(Collected data)
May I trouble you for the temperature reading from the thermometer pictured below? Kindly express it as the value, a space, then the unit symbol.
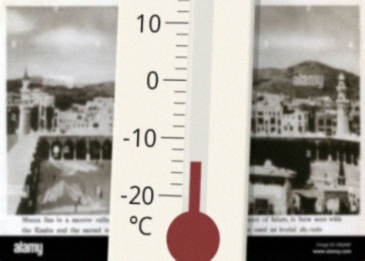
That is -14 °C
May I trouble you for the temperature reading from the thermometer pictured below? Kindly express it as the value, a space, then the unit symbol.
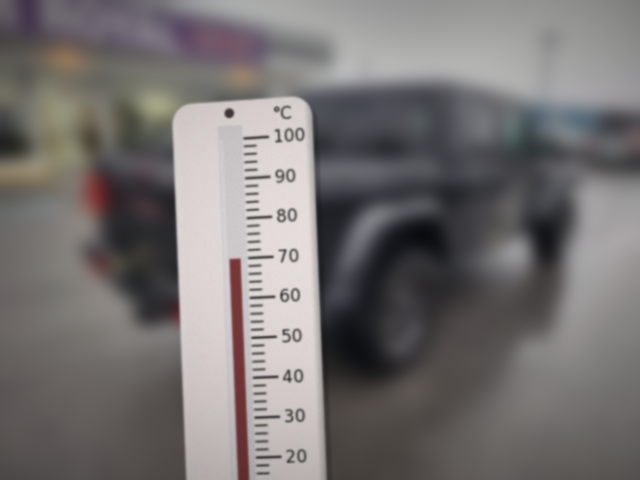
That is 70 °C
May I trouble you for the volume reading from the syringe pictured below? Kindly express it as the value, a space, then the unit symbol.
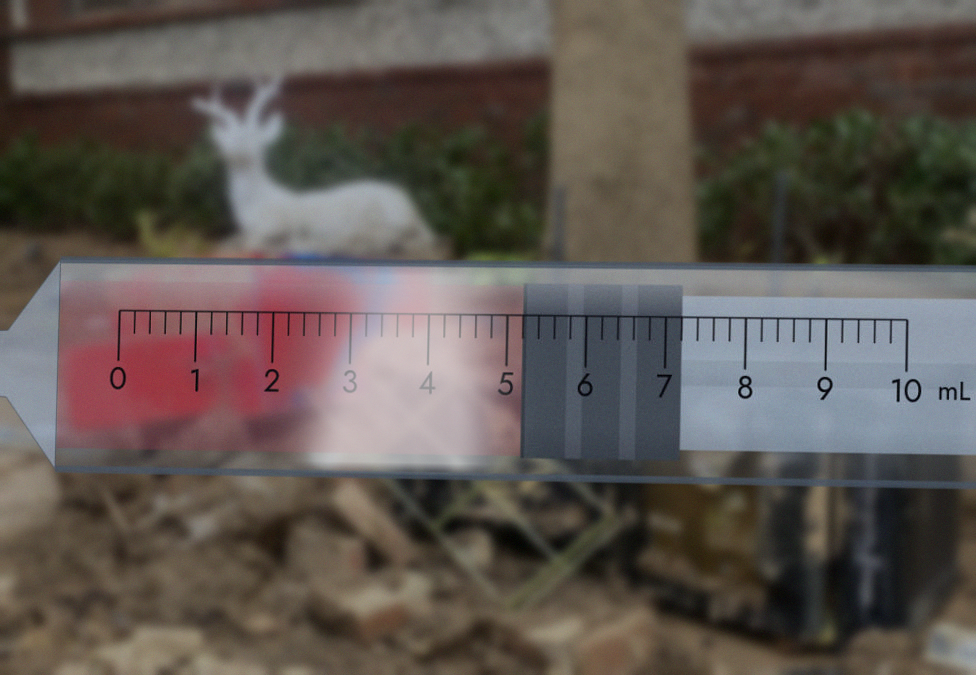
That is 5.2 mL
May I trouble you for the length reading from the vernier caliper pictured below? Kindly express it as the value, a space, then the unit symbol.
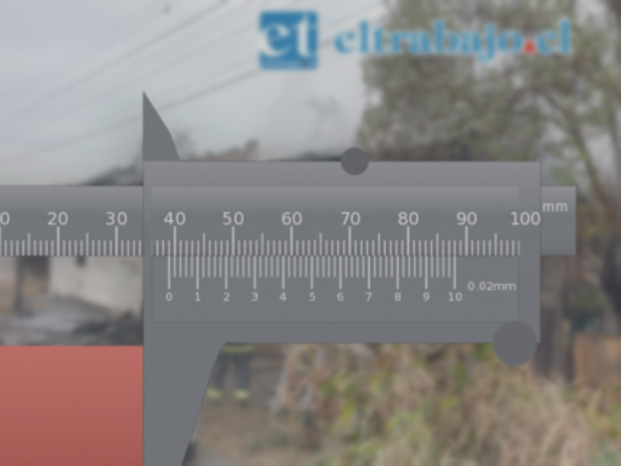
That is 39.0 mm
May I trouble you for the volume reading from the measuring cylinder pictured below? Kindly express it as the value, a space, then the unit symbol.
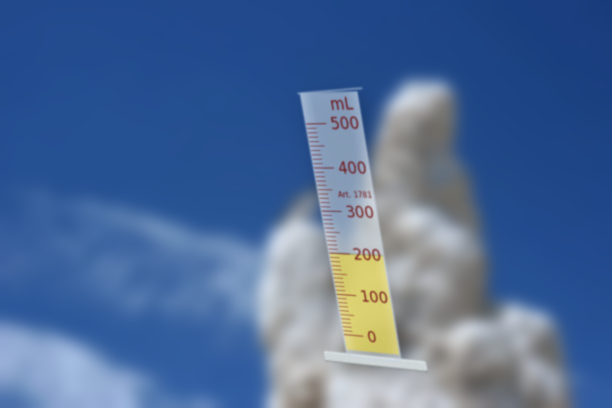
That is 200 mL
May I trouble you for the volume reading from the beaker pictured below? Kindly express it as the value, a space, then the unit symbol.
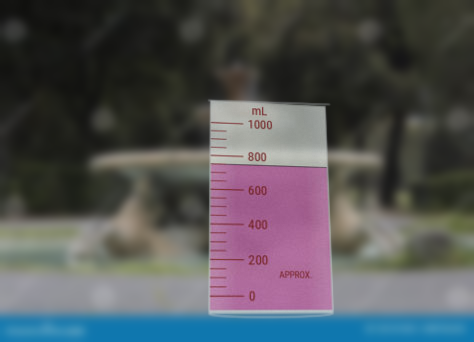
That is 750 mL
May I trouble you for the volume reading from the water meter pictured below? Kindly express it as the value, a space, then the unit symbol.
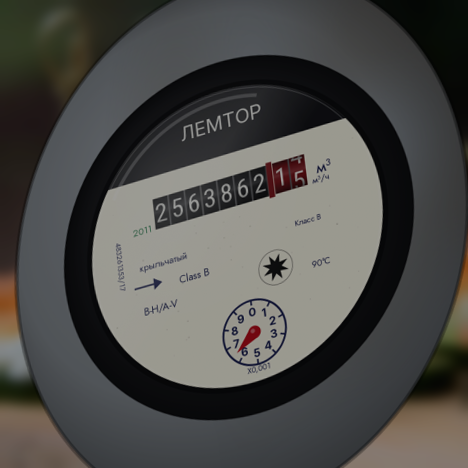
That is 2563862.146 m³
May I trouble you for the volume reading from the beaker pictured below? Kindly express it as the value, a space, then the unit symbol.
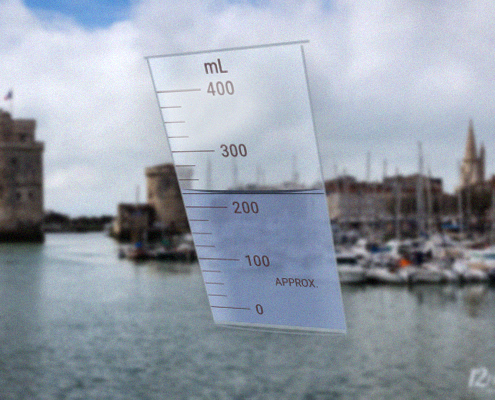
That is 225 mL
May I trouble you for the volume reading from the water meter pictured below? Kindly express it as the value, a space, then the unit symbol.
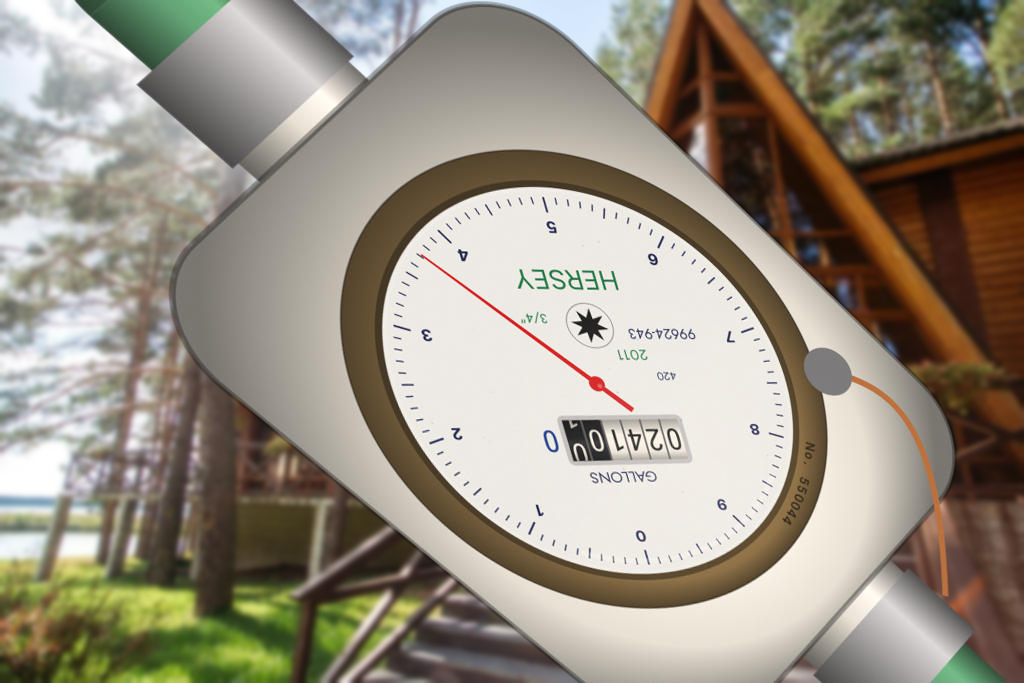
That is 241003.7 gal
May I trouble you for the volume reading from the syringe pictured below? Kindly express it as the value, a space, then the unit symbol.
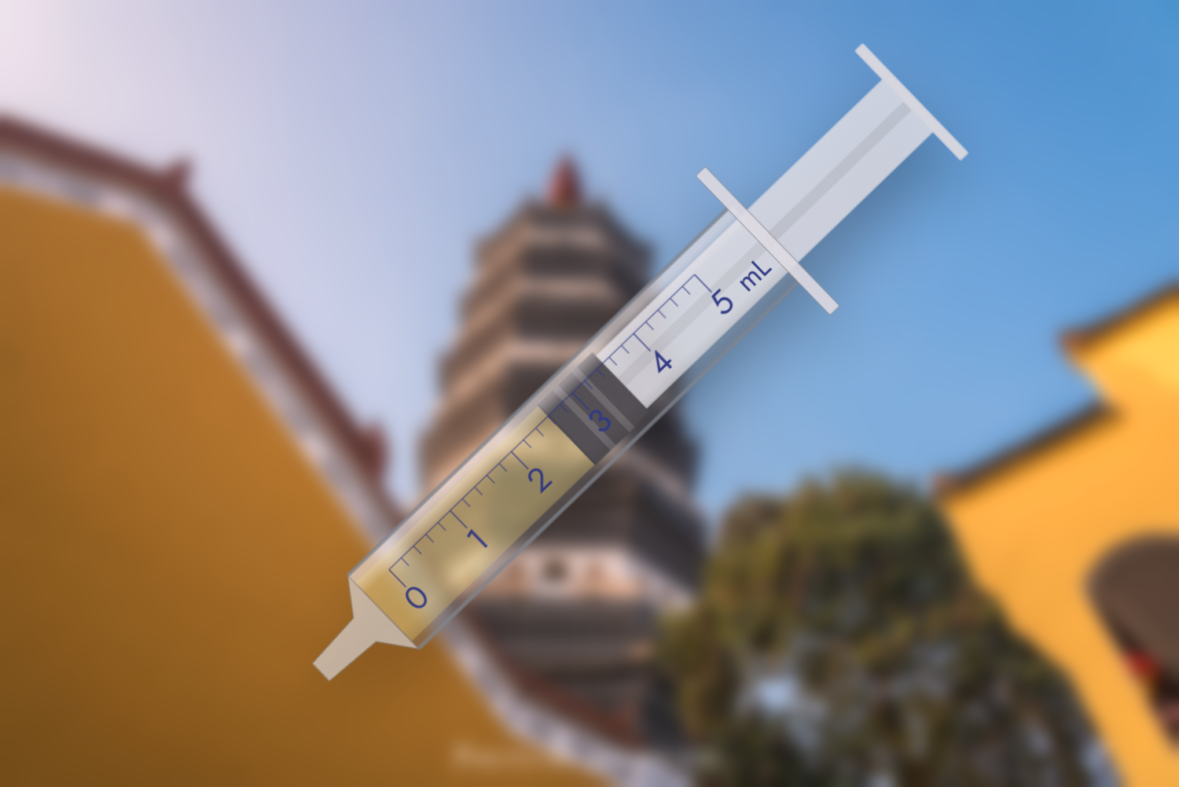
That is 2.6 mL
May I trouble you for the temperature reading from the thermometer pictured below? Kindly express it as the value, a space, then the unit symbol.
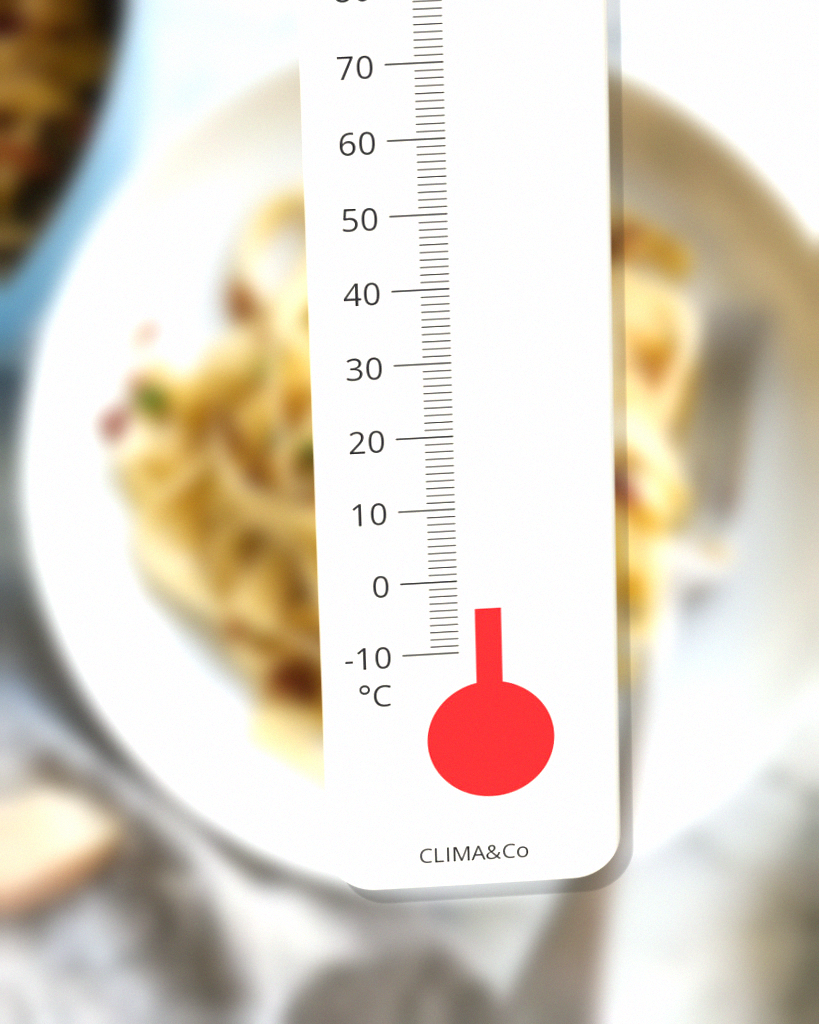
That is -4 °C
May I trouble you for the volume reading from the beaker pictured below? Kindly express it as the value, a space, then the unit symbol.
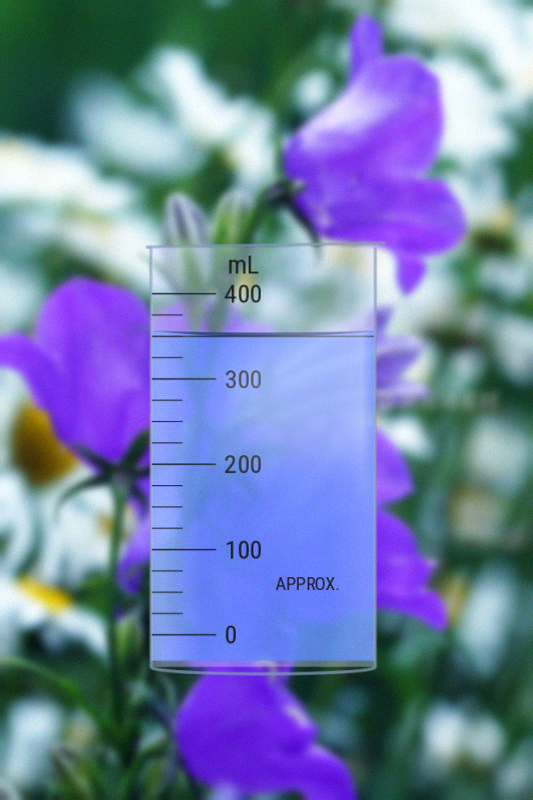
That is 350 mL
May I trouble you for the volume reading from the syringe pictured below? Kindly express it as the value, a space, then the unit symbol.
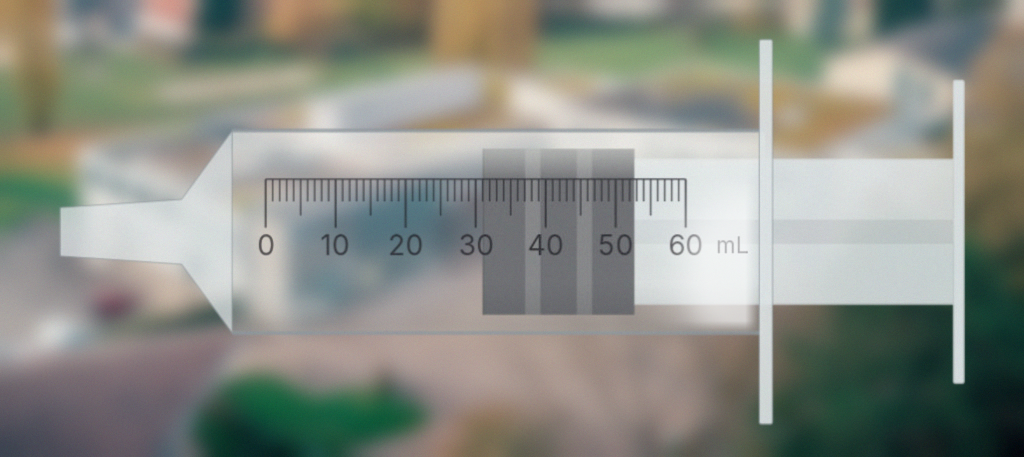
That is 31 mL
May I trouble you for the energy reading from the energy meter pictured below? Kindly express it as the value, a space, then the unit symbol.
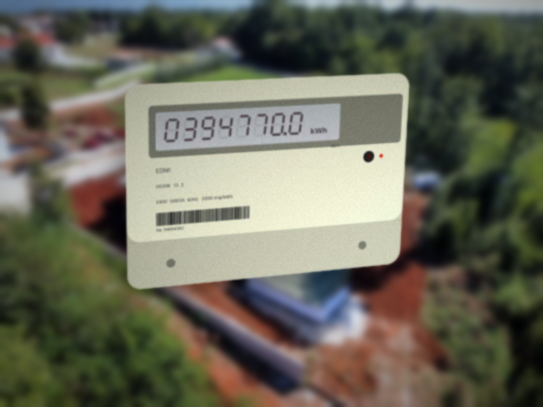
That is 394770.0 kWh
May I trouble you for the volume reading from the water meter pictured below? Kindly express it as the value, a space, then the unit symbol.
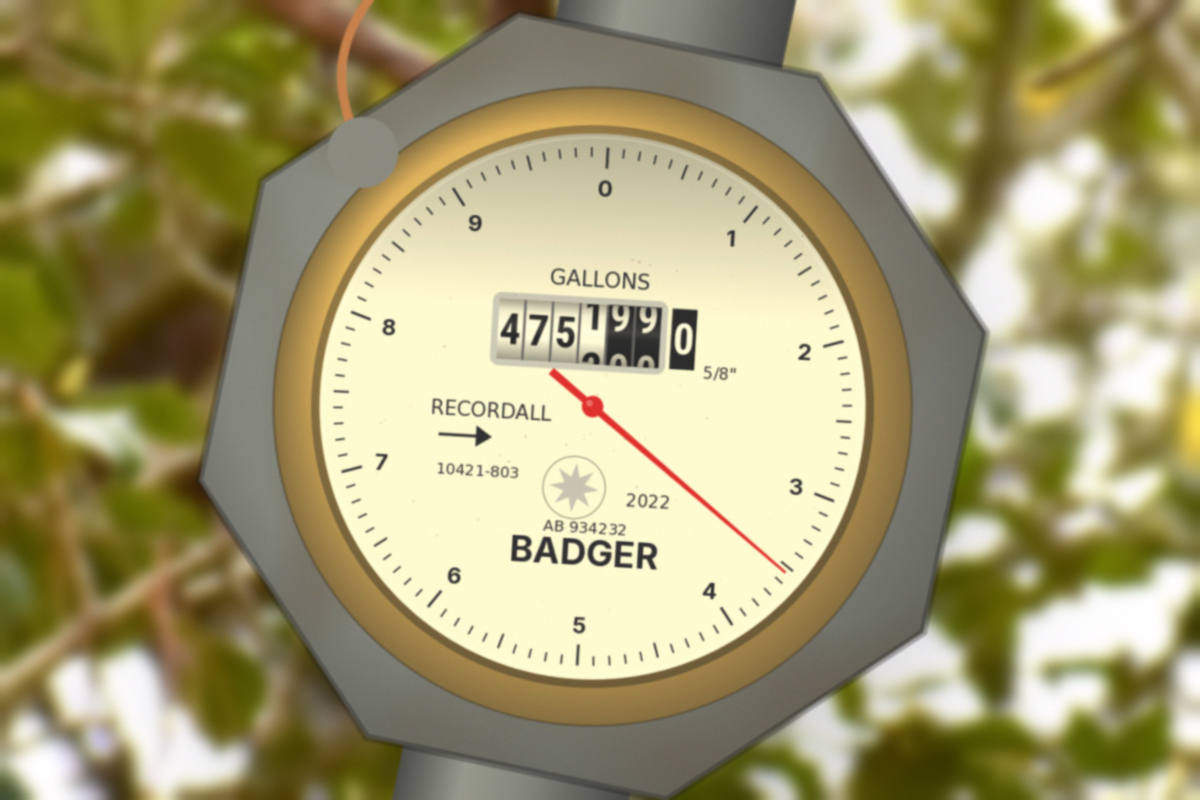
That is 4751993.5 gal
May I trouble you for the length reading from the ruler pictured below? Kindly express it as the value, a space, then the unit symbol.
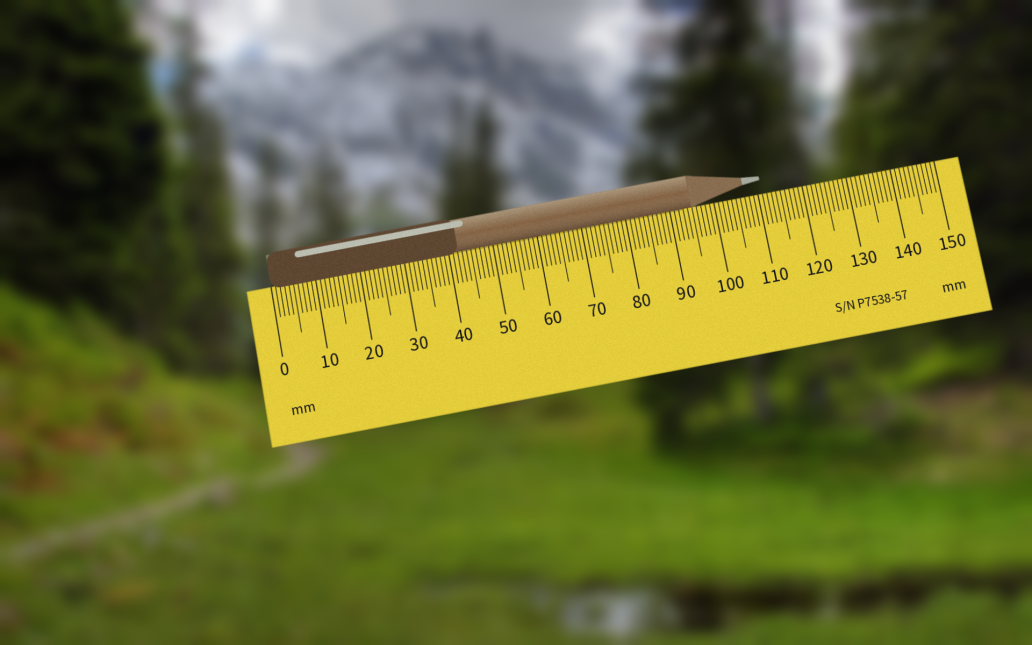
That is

The task » Count the lines of the records that contain the word "length", treating uppercase and lowercase as different, and give only the number.

Response to this task » 2